_PROBLEM DETAILS_
Answer the following questions using the passage on the standard of review.
1. Which court addressed the standard of review in Hospira Healthcare Corporation?
2. According to paragraph [27], what is required for legal principles?
3. According to paragraph [66], what standard did Housen set for factual conclusions reached by a trial judge?

_READING PASSAGE_

• • • •

II. THE STANDARD OF REVIEW
[7] The first issue to be considered is the applicable standard of review. In Hospira Healthcare Corporation, [2017] 1 F.C.R. 331, the Federal Court of Appeal addressed the standard of review that applies upon the appeal of a decision of an Associate Judge, as follows:
[27] […] a discretionary decision made by a prothonotary is clearly wrong, and thus reviewable on appeal by a judge, where it is based: (1) upon a wrong principle – which implies that correctness is required for legal principles – and (2) upon a misapprehension of facts – which seems to be the equivalent of the “overriding and palpable error” criterion of the Housen standard if it caused the Prothonotary’s decision to be “clearly wrong”.
[…]
[66] In Housen, the Supreme Court enunciated the standard of review applicable to decisions of trial judges. More particularly, it concluded that with respect to factual conclusions reached by a trial judge, the applicable standard was that of palpable and overriding error. It also stated that with respect to questions of law and questions of mixed fact and law, where there was an extricable legal principle at issue, the applicable standard was that of correctness (reference omitted).

• • • •

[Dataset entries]
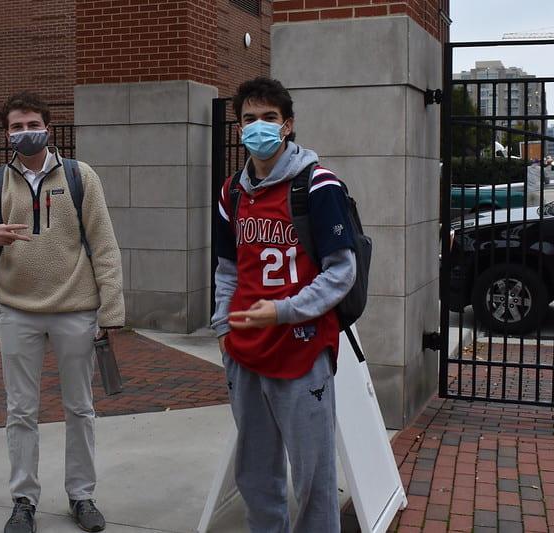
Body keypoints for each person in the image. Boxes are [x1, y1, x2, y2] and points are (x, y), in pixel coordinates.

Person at [0, 91, 124, 533]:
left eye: (32, 124)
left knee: (80, 408)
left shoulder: (79, 176)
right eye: (16, 126)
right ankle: (24, 501)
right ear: (6, 132)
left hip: (75, 308)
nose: (25, 132)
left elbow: (104, 246)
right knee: (21, 411)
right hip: (17, 310)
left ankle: (82, 495)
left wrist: (111, 312)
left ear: (48, 127)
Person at [211, 77, 356, 533]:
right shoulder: (231, 192)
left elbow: (341, 271)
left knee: (313, 477)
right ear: (238, 128)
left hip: (302, 346)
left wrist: (284, 310)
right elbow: (226, 268)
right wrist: (222, 328)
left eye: (269, 118)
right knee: (255, 474)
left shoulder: (318, 185)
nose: (259, 127)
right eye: (249, 119)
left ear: (288, 125)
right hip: (245, 349)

• • • •

_EXERCISE SOLUTION_
1. The Federal Court of Appeal.
2. Correctness.
3. Palpable and overriding error.